Op-Ed: Will there ever be a place for steroids in Cooperstown?
Published: Sunday, February 3, 2013
Updated: Sunday, February 3, 2013 22:02
Jan. 9 saw an entire generation of baseball players simultaneously denied entry into Baseball’s Hall of Fame with the poster child of the steroid-era, Barry Bonds, on center stage. As the issue of steroids has been thrown around ad nauseam by outlets like ESPN, NBC Sports Network, and others, the Baseball Writers Association of America has progressively become more attached to the “character” portion of the Hall, in an effort to preserve the so called “purity of the game” that generations of Americans have upheld in their national pastime. On numbers alone, Bonds has earned a shrine in the Cooperstown, NY museum amongst the other legends of his sport; as the owner of the all-time and single season home run records, seven Most Valuable Player awards, 14 All-Star appearances, eight Gold Gloves, and 12 Silver Slugger awards. The accomplishments that Bonds amassed over the 21 years he played in the major leagues are simply staggering. As the old saying goes, the numbers speak for themselves.
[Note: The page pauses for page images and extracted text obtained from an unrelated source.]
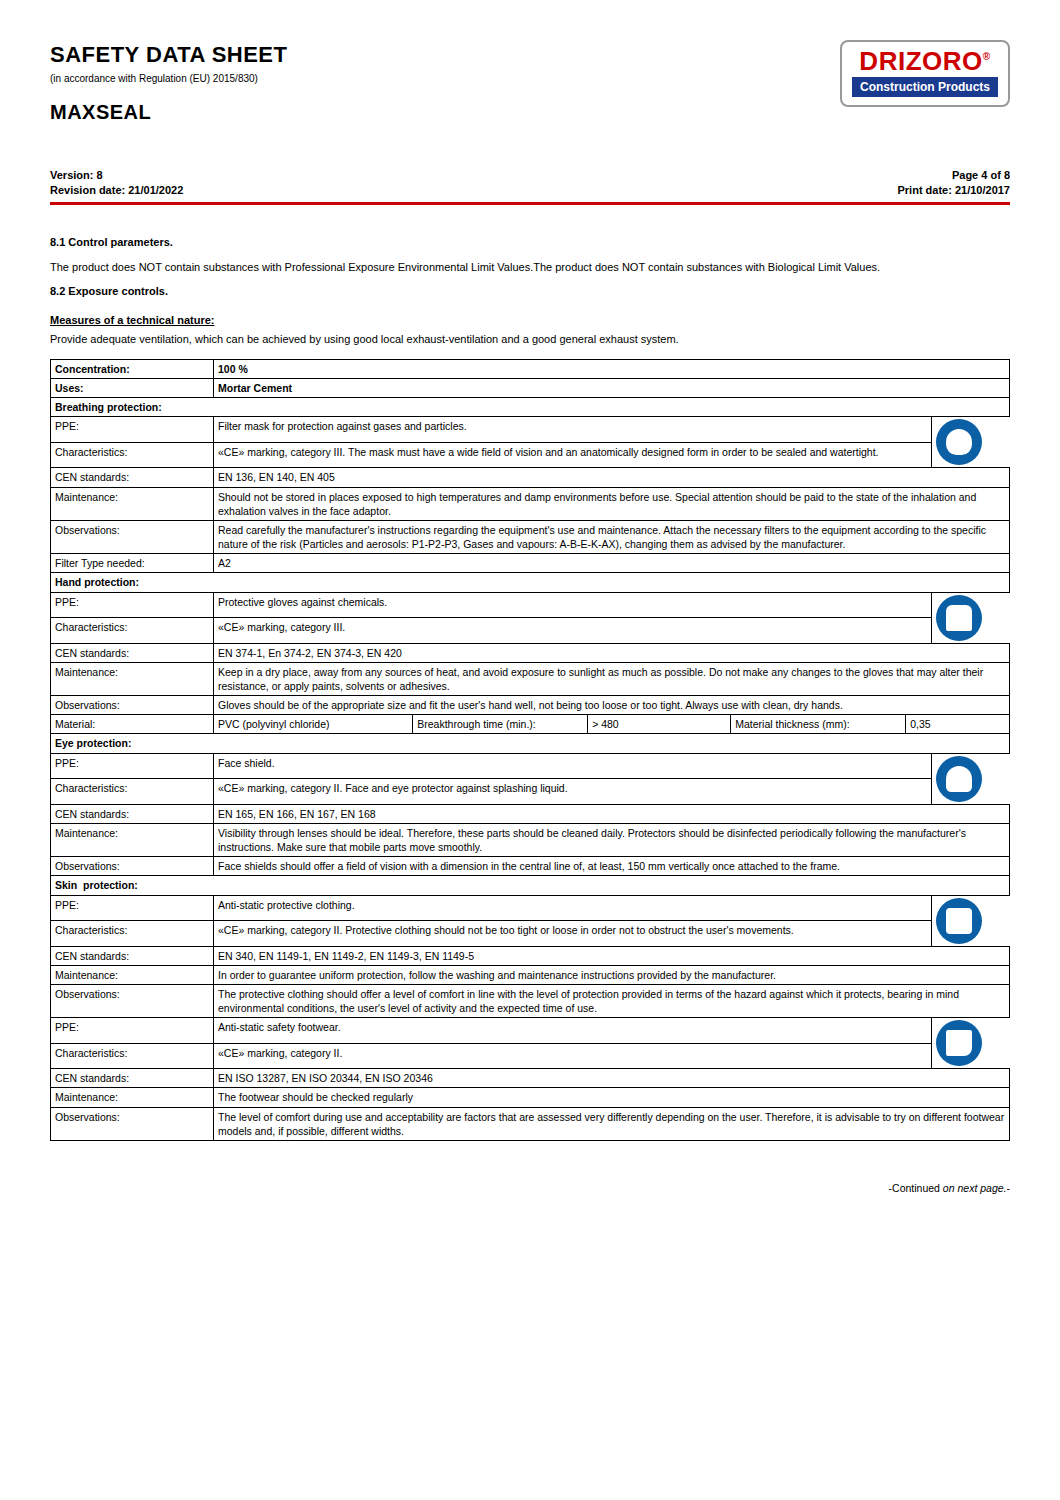SAFETY DATA SHEET
(in accordance with Regulation (EU) 2015/830)
MAXSEAL
DRIZORO®
Construction Products
Version: 8
Revision date: 21/01/2022
Page 4 of 8
Print date: 21/10/2017
8.1 Control parameters.
The product does NOT contain substances with Professional Exposure Environmental Limit Values.The product does NOT contain substances with Biological Limit Values.
8.2 Exposure controls.
Measures of a technical nature:
Provide adequate ventilation, which can be achieved by using good local exhaust-ventilation and a good general exhaust system.
| Concentration: | 100 % |
| Uses: | Mortar Cement |
| Breathing protection: |
| PPE: | Filter mask for protection against gases and particles. | |
| Characteristics: | «CE» marking, category III. The mask must have a wide field of vision and an anatomically designed form in order to be sealed and watertight. |
| CEN standards: | EN 136, EN 140, EN 405 |
| Maintenance: | Should not be stored in places exposed to high temperatures and damp environments before use. Special attention should be paid to the state of the inhalation and exhalation valves in the face adaptor. |
| Observations: | Read carefully the manufacturer's instructions regarding the equipment's use and maintenance. Attach the necessary filters to the equipment according to the specific nature of the risk (Particles and aerosols: P1-P2-P3, Gases and vapours: A-B-E-K-AX), changing them as advised by the manufacturer. |
| Filter Type needed: | A2 |
| Hand protection: |
| PPE: | Protective gloves against chemicals. | |
| Characteristics: | «CE» marking, category III. |
| CEN standards: | EN 374-1, En 374-2, EN 374-3, EN 420 |
| Maintenance: | Keep in a dry place, away from any sources of heat, and avoid exposure to sunlight as much as possible. Do not make any changes to the gloves that may alter their resistance, or apply paints, solvents or adhesives. |
| Observations: | Gloves should be of the appropriate size and fit the user's hand well, not being too loose or too tight. Always use with clean, dry hands. |
| Material: | / PVC (polyvinyl chloride) / Breakthrough time (min.): / > 480 / Material thickness (mm): / 0,35 / |
| Eye protection: |
| PPE: | Face shield. | |
| Characteristics: | «CE» marking, category II. Face and eye protector against splashing liquid. |
| CEN standards: | EN 165, EN 166, EN 167, EN 168 |
| Maintenance: | Visibility through lenses should be ideal. Therefore, these parts should be cleaned daily. Protectors should be disinfected periodically following the manufacturer's instructions. Make sure that mobile parts move smoothly. |
| Observations: | Face shields should offer a field of vision with a dimension in the central line of, at least, 150 mm vertically once attached to the frame. |
| Skin protection: |
| PPE: | Anti-static protective clothing. | |
| Characteristics: | «CE» marking, category II. Protective clothing should not be too tight or loose in order not to obstruct the user's movements. |
| CEN standards: | EN 340, EN 1149-1, EN 1149-2, EN 1149-3, EN 1149-5 |
| Maintenance: | In order to guarantee uniform protection, follow the washing and maintenance instructions provided by the manufacturer. |
| Observations: | The protective clothing should offer a level of comfort in line with the level of protection provided in terms of the hazard against which it protects, bearing in mind environmental conditions, the user's level of activity and the expected time of use. |
| PPE: | Anti-static safety footwear. | |
| Characteristics: | «CE» marking, category II. |
| CEN standards: | EN ISO 13287, EN ISO 20344, EN ISO 20346 |
| Maintenance: | The footwear should be checked regularly |
| Observations: | The level of comfort during use and acceptability are factors that are assessed very differently depending on the user. Therefore, it is advisable to try on different footwear models and, if possible, different widths. |
-Continued on next page.-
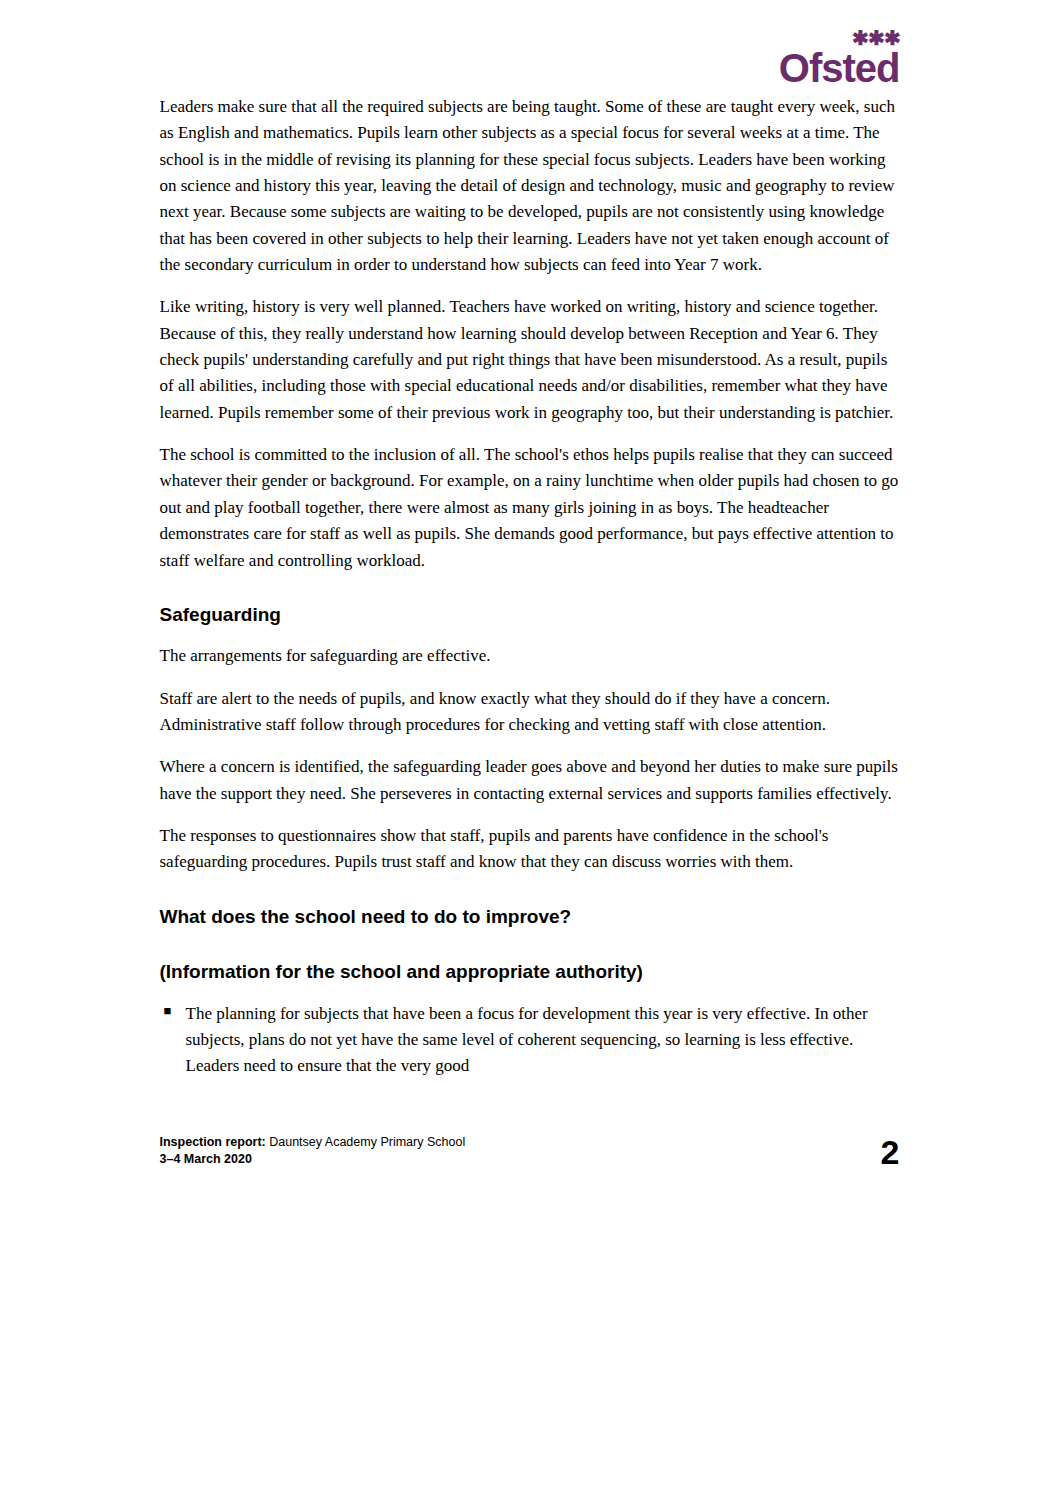✱✱✱ Ofsted
Leaders make sure that all the required subjects are being taught. Some of these are taught every week, such as English and mathematics. Pupils learn other subjects as a special focus for several weeks at a time. The school is in the middle of revising its planning for these special focus subjects. Leaders have been working on science and history this year, leaving the detail of design and technology, music and geography to review next year. Because some subjects are waiting to be developed, pupils are not consistently using knowledge that has been covered in other subjects to help their learning. Leaders have not yet taken enough account of the secondary curriculum in order to understand how subjects can feed into Year 7 work.
Like writing, history is very well planned. Teachers have worked on writing, history and science together. Because of this, they really understand how learning should develop between Reception and Year 6. They check pupils' understanding carefully and put right things that have been misunderstood. As a result, pupils of all abilities, including those with special educational needs and/or disabilities, remember what they have learned. Pupils remember some of their previous work in geography too, but their understanding is patchier.
The school is committed to the inclusion of all. The school's ethos helps pupils realise that they can succeed whatever their gender or background. For example, on a rainy lunchtime when older pupils had chosen to go out and play football together, there were almost as many girls joining in as boys. The headteacher demonstrates care for staff as well as pupils. She demands good performance, but pays effective attention to staff welfare and controlling workload.
Safeguarding
The arrangements for safeguarding are effective.
Staff are alert to the needs of pupils, and know exactly what they should do if they have a concern. Administrative staff follow through procedures for checking and vetting staff with close attention.
Where a concern is identified, the safeguarding leader goes above and beyond her duties to make sure pupils have the support they need. She perseveres in contacting external services and supports families effectively.
The responses to questionnaires show that staff, pupils and parents have confidence in the school's safeguarding procedures. Pupils trust staff and know that they can discuss worries with them.
What does the school need to do to improve?
(Information for the school and appropriate authority)
The planning for subjects that have been a focus for development this year is very effective. In other subjects, plans do not yet have the same level of coherent sequencing, so learning is less effective. Leaders need to ensure that the very good
Inspection report: Dauntsey Academy Primary School
3–4 March 2020
2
However, in today’s news cycle, where almost everything is either a feel good story or a righteous condemnation, perhaps the numbers don’t speak loud enough for some. The tail-end of Bonds’ playing days and his subsequent retirement were plagued by federal trials and connections to human growth hormones, muddying the reputation of the man seen as the greatest player of his generation. As the skinny kid from Pittsburgh transformed into a hulking behemoth in San Francisco, members of baseball’s old guard raged over someone shattering the hallowed records of the past using questionable means. “The damage baseball has already done to itself, and its legacy, by allowing its greatest players to be eclipsed and its most important records to be cheapened and co-opted by drug users can’t be undone by me or any other Hall of Fame voter,” explains Wallace Matthews of ESPN, lamenting that men like Bonds have ruined the legacy of baseball with their swollen biceps and used syringes.
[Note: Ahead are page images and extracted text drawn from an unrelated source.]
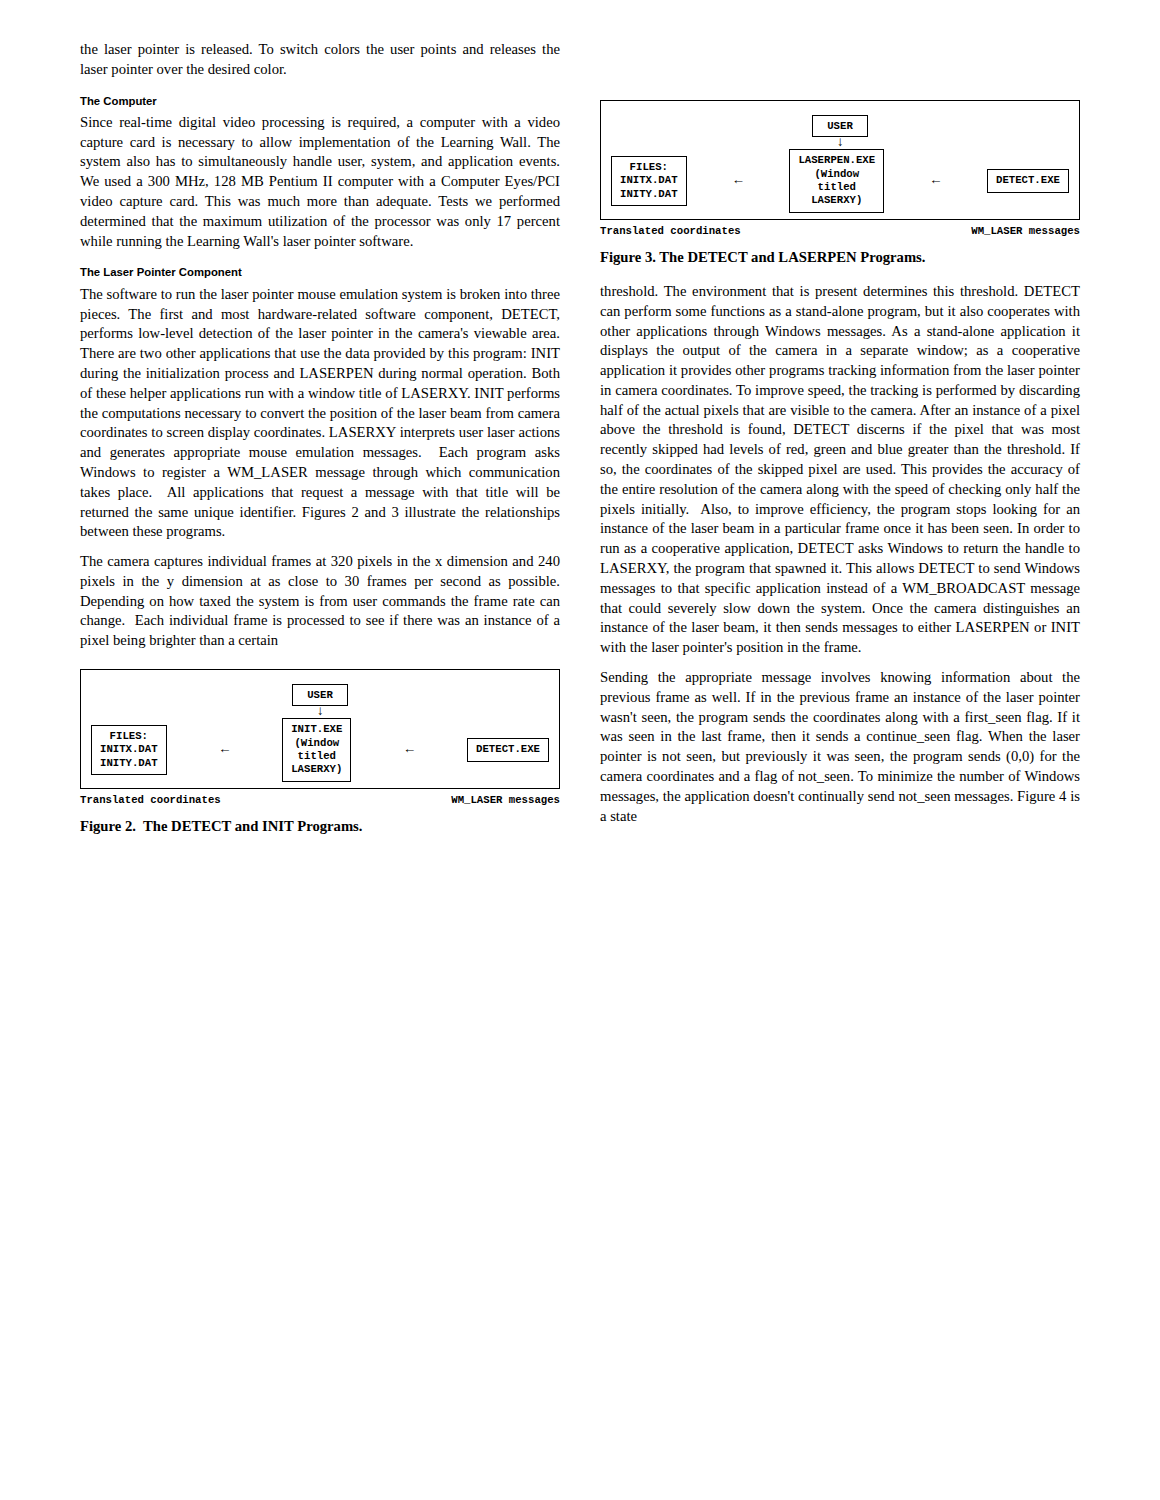the laser pointer is released. To switch colors the user points and releases the laser pointer over the desired color.
The Computer
Since real-time digital video processing is required, a computer with a video capture card is necessary to allow implementation of the Learning Wall. The system also has to simultaneously handle user, system, and application events. We used a 300 MHz, 128 MB Pentium II computer with a Computer Eyes/PCI video capture card. This was much more than adequate. Tests we performed determined that the maximum utilization of the processor was only 17 percent while running the Learning Wall's laser pointer software.
The Laser Pointer Component
The software to run the laser pointer mouse emulation system is broken into three pieces. The first and most hardware-related software component, DETECT, performs low-level detection of the laser pointer in the camera's viewable area. There are two other applications that use the data provided by this program: INIT during the initialization process and LASERPEN during normal operation. Both of these helper applications run with a window title of LASERXY. INIT performs the computations necessary to convert the position of the laser beam from camera coordinates to screen display coordinates. LASERXY interprets user laser actions and generates appropriate mouse emulation messages. Each program asks Windows to register a WM_LASER message through which communication takes place. All applications that request a message with that title will be returned the same unique identifier. Figures 2 and 3 illustrate the relationships between these programs.
The camera captures individual frames at 320 pixels in the x dimension and 240 pixels in the y dimension at as close to 30 frames per second as possible. Depending on how taxed the system is from user commands the frame rate can change. Each individual frame is processed to see if there was an instance of a pixel being brighter than a certain
USER
↓
FILES: INITX.DAT INITY.DAT
←
INIT.EXE (Window titled LASERXY)
←
DETECT.EXE
Translated coordinates WM_LASER messages
Figure 2. The DETECT and INIT Programs.
USER
↓
FILES: INITX.DAT INITY.DAT
←
LASERPEN.EXE (Window titled LASERXY)
←
DETECT.EXE
Translated coordinates WM_LASER messages
Figure 3. The DETECT and LASERPEN Programs.
threshold. The environment that is present determines this threshold. DETECT can perform some functions as a stand-alone program, but it also cooperates with other applications through Windows messages. As a stand-alone application it displays the output of the camera in a separate window; as a cooperative application it provides other programs tracking information from the laser pointer in camera coordinates. To improve speed, the tracking is performed by discarding half of the actual pixels that are visible to the camera. After an instance of a pixel above the threshold is found, DETECT discerns if the pixel that was most recently skipped had levels of red, green and blue greater than the threshold. If so, the coordinates of the skipped pixel are used. This provides the accuracy of the entire resolution of the camera along with the speed of checking only half the pixels initially. Also, to improve efficiency, the program stops looking for an instance of the laser beam in a particular frame once it has been seen. In order to run as a cooperative application, DETECT asks Windows to return the handle to LASERXY, the program that spawned it. This allows DETECT to send Windows messages to that specific application instead of a WM_BROADCAST message that could severely slow down the system. Once the camera distinguishes an instance of the laser beam, it then sends messages to either LASERPEN or INIT with the laser pointer's position in the frame.
Sending the appropriate message involves knowing information about the previous frame as well. If in the previous frame an instance of the laser pointer wasn't seen, the program sends the coordinates along with a first_seen flag. If it was seen in the last frame, then it sends a continue_seen flag. When the laser pointer is not seen, but previously it was seen, the program sends (0,0) for the camera coordinates and a flag of not_seen. To minimize the number of Windows messages, the application doesn't continually send not_seen messages. Figure 4 is a state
The issue here is that the so called “purity” of baseball is one that is left in the eye of the beholder, and simply doesn’t stand up over the test of time. Take Babe Ruth for example. He was inducted as a member of the very first Hall of Fame class in 1936, alongside legends like Ty Cobb, Walter Johnson, Christy Mathewson, and Honus Wagner. Besides being considered some of the best ballplayers to ever live, what do these men have in common? It just so happens that they played during a time in which non-whites were excluded from their league. Their production did not come against the best players, only the best white players. Until Jackie Robinson broke through baseball’s color barrier in 1947, shining as a beacon of hope for athletes and civil-rights activists alike, men of supreme talent were kept out of Major League Baseball for no reason other than the color of their skin. Men like Cobb and fellow Hall of Famer Cap Anson were complicit in the effort to keep out non-whites, as they repeatedly refused to take the field against rosters that featured black players.
This deprived the major leagues of the primes of pitchers like Satchel Paige, who was referred to by Yankee legend Joe DiMaggio as “the best I’ve ever faced.” This excluded hitters like Josh Gibson, a man rumored to have hit a ball clear out of Yankee Stadium. Cool Papa Bell, Oscar Charleston, Smokey Joe Williams, the list goes on. To dismiss the records of Bonds for seeking an advantage over his competition while treating Ruth’s numbers against inferior competition as a pillar of the game is both disingenuous and disrespectful to many of baseball’s most irreverent figures. Looking back at the past and referring to old players and their numbers as “pure” while they actively oppressed people of other races is distasteful and ignorant.
Racism and segregation aside, baseball’s Hall of Fame is rife with men whose sportsmanship and integrity can be called into question. Gaylord Perry wrote a tell-all autobiography where he admitted to altering baseballs with Vaseline and spit in order to confound the hitters he faced. Rogers Hornsby was unable to retire as the result of a gambling problem. Wade Boggs’ extramarital affair was revealed while his playing career was still ongoing. The Hall includes alleged drug smugglers, drug users and drunks aplenty, and yet the content of their character did not hinder their entry into baseball’s prestigious museum.
In an era where news outlets sensationalize stories instead of just reporting the facts, it seems only fitting that this ragged journalism carries over into the sports world. Writers use buzzwords like “tradition” and “legacy” and cast Bonds and his peers off like lepers, pretending they will just disappear, instead of electing men like Bonds into the Hall of Fame and educating future generations on the positives and negatives of one of baseball’s signature players. It takes a sad world devoid of character to judge a man only by his greatest mistakes, instead of all that his life and career encompass. I will be pulling for Barry Bonds to be elected to the Hall of Fame, and I hope one day you do too.